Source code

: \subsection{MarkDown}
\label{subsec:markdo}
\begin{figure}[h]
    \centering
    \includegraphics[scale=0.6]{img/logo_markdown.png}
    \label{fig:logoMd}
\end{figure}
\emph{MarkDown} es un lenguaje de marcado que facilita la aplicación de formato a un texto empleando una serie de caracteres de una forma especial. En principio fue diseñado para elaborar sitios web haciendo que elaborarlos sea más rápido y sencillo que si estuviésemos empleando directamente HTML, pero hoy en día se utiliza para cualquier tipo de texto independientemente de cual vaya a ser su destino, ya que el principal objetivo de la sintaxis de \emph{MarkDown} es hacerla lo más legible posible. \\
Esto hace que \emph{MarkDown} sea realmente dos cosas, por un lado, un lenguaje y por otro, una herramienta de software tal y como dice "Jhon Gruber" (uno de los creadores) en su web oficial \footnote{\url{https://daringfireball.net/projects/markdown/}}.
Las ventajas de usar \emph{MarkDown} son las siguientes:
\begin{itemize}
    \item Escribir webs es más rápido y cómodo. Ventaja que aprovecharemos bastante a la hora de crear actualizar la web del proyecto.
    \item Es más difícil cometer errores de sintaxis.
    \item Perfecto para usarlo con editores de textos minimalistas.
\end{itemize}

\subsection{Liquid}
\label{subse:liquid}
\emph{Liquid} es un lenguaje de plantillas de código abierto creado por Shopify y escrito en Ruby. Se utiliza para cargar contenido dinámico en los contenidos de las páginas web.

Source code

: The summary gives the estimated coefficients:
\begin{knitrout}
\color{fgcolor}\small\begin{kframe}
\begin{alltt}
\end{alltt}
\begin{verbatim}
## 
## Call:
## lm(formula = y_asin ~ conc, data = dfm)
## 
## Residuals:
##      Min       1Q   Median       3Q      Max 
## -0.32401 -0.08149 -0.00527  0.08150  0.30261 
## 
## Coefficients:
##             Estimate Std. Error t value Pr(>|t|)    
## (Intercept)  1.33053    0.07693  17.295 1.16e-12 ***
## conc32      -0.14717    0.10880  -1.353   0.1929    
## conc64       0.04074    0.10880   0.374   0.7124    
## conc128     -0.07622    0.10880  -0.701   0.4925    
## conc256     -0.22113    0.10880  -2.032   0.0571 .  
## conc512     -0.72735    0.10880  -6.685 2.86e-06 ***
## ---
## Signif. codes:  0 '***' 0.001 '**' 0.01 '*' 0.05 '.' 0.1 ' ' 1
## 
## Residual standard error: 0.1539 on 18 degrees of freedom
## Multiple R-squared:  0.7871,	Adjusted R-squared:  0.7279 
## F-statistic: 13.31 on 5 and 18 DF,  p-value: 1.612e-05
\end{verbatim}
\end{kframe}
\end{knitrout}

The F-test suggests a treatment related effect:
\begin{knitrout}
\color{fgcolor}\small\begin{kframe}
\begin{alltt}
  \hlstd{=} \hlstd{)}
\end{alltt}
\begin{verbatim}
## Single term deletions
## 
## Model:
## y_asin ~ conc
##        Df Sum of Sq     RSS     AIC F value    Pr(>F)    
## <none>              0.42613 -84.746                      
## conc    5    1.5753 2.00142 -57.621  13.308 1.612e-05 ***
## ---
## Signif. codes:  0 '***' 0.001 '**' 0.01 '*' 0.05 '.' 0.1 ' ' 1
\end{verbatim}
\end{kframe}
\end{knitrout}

• [DIRECTIONS]:
Every line above in which the word "label" occurs needs to be copied.

• [ANSWER FOR THE TASK]:
\label{subsec:markdo}
    \label{fig:logoMd}
\label{subse:liquid}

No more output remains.